2000 - Net-art - interactive and participatory work

URL: www.hometransfer.org

EXHIBITION HISTORY:

• ISEA 2000, "Revelations", 10th International Symposium on Electronic Art. Forum des Images, Paris, France.
December 7 to 10, 2000.

• MECAD Media Center: "NETaforas v.3", Barcelona, Spain. May 10 to June 8, 2001.

• MEDI@TERRA_01: "De-Globalizing / Re-Globalizing". Traveling in Greece, The Balkans, Germany (Frankfurt
International Book Fair). September 16 to October 16.

• Watershed Media Center: "Net_Working". Bristol, UK. November 20 to 29, 2001.

• The Istanbul Contemporary Art Museum: "Reload", Istanbul, Turkey, 2002.

• Free Biennial, organized by Sal Randolph in New York City and globally, online, 2002.

ARCHIVAL HISTORY

Rhizome Art Base January 9, 2000.

Center for Contepmorary Canadan Art, Concordia University. Montreal, Canada, 2005.

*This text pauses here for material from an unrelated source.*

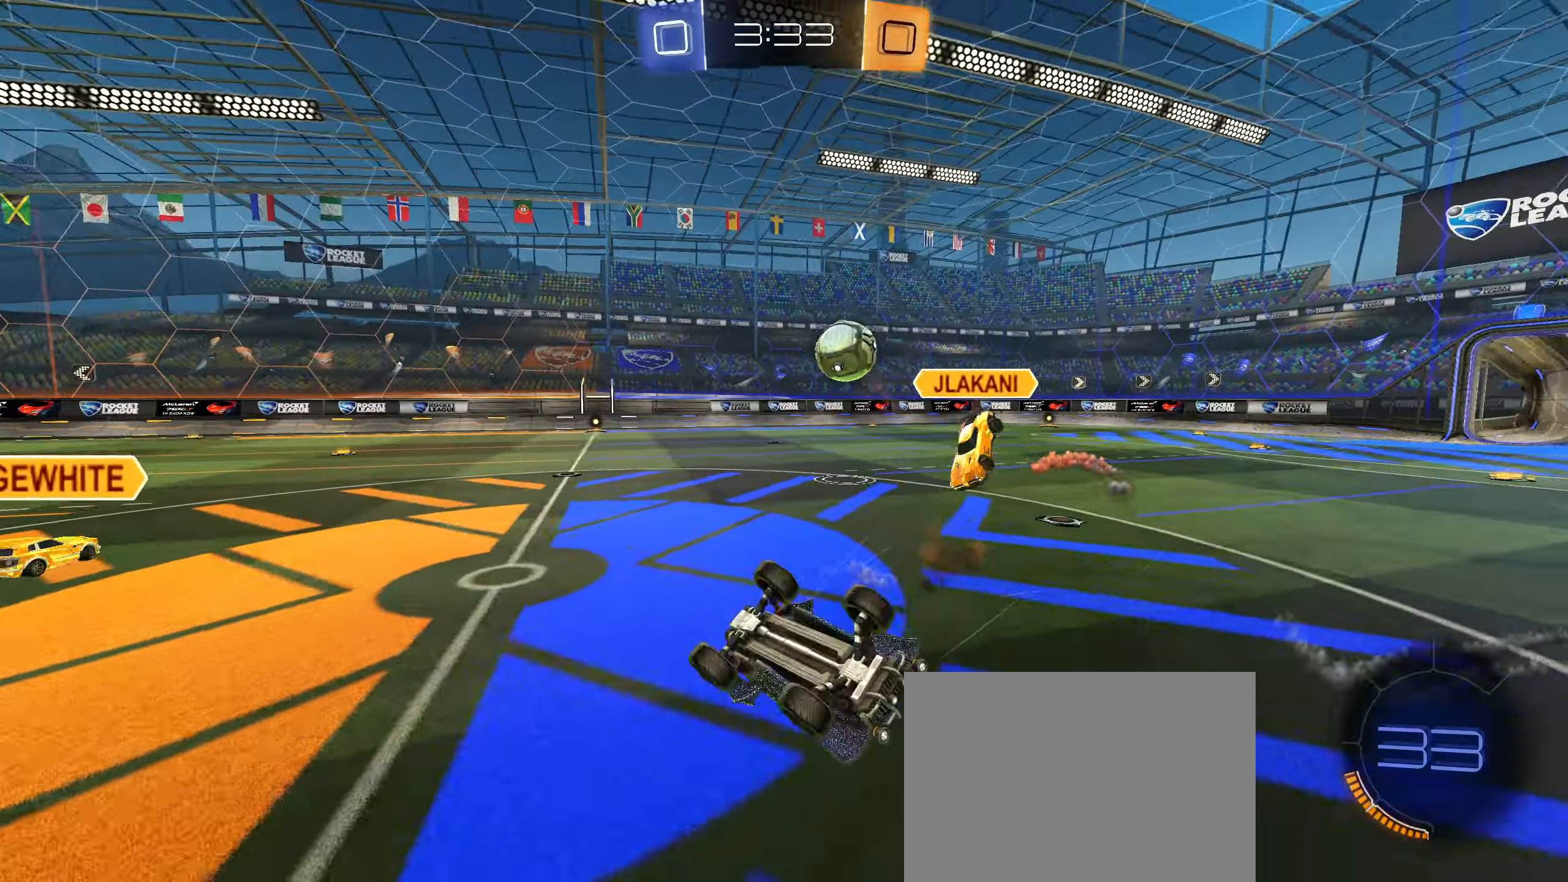
{"buttons": ["R2"], "left_stick": "center", "right_stick": "center", "events": [[267, "R1", "up"], [350, "L1", "down"], [400, "left_stick", "down-left"], [467, "left_stick", "center"], [483, "L1", "up"], [500, "R2", "down"]]}
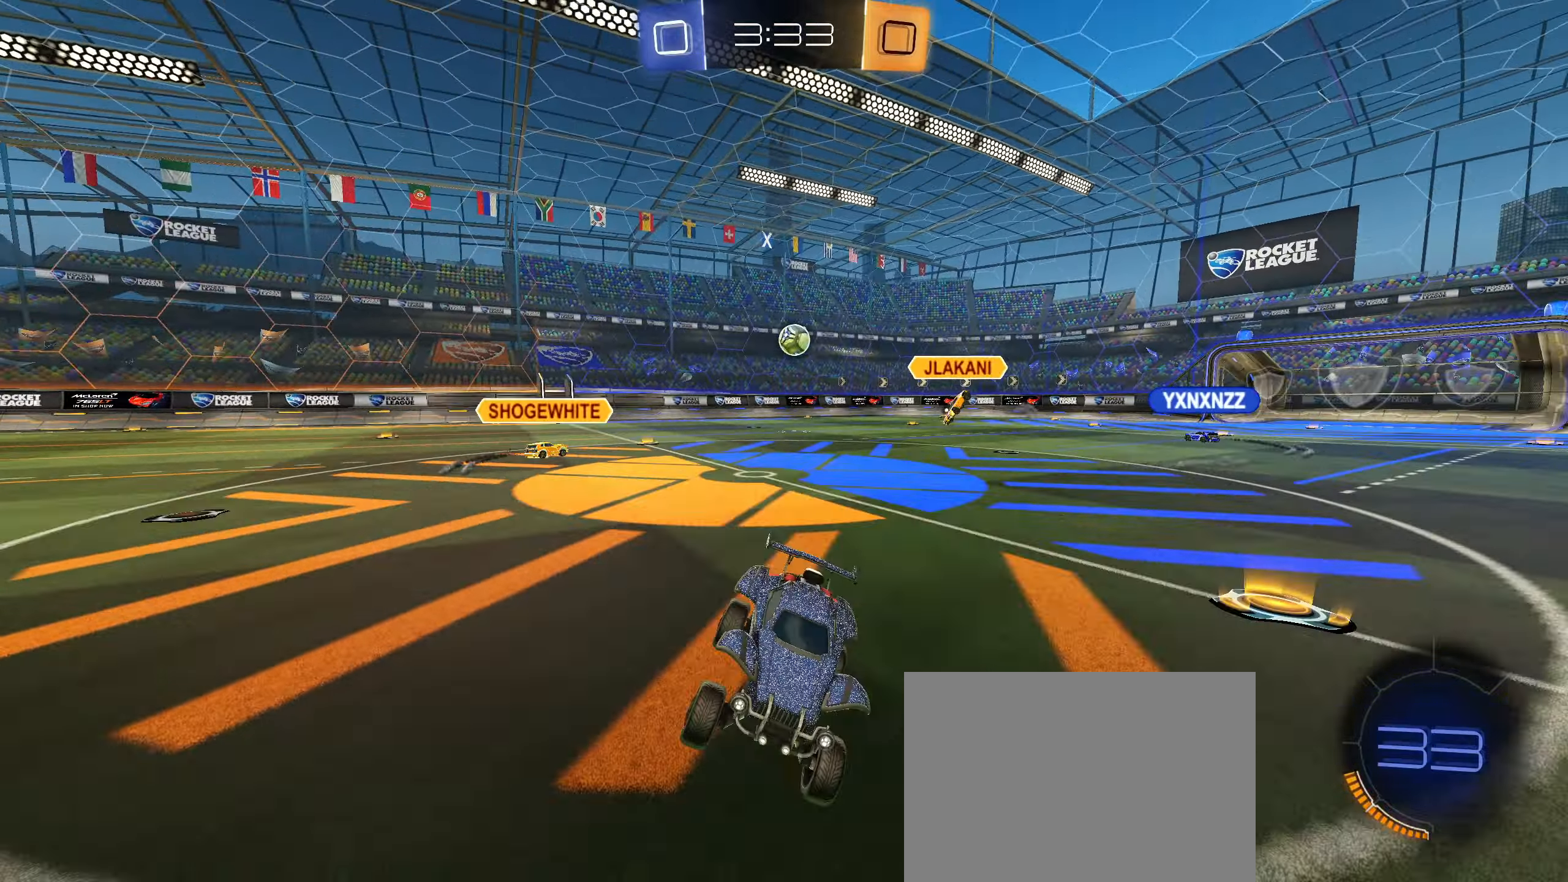
{"buttons": ["CIRCLE", "R2"], "left_stick": "down-left", "right_stick": "center", "events": [[33, "left_stick", "down-left"], [283, "CIRCLE", "down"]]}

ADA Archive, Danube University, Kerms, Austria, 2017.

HOME TRANSFER, created in 2000, was an ongoing interactive and participatory net-art project that inspected the relationship between home, architecture and new technologies. A dwelling made of bread and its parasitic invasion was used to reveal the participant's psychological and physiological relationship to home. Global migrants participated in redefining notions of 'home' and 'touch'.

The entire work was built using Flash and included streaming narrative videos, games containing interactive images and poetry, and participatory storytelling. Because Adobe discontinued its support of Adobe Flash Player software in December 2020 (marking the artwork’s ‘end-of-life’ in its original Flash format) this page assembles still and video screen captures of the piece as one means of preserving the content for archival purposes.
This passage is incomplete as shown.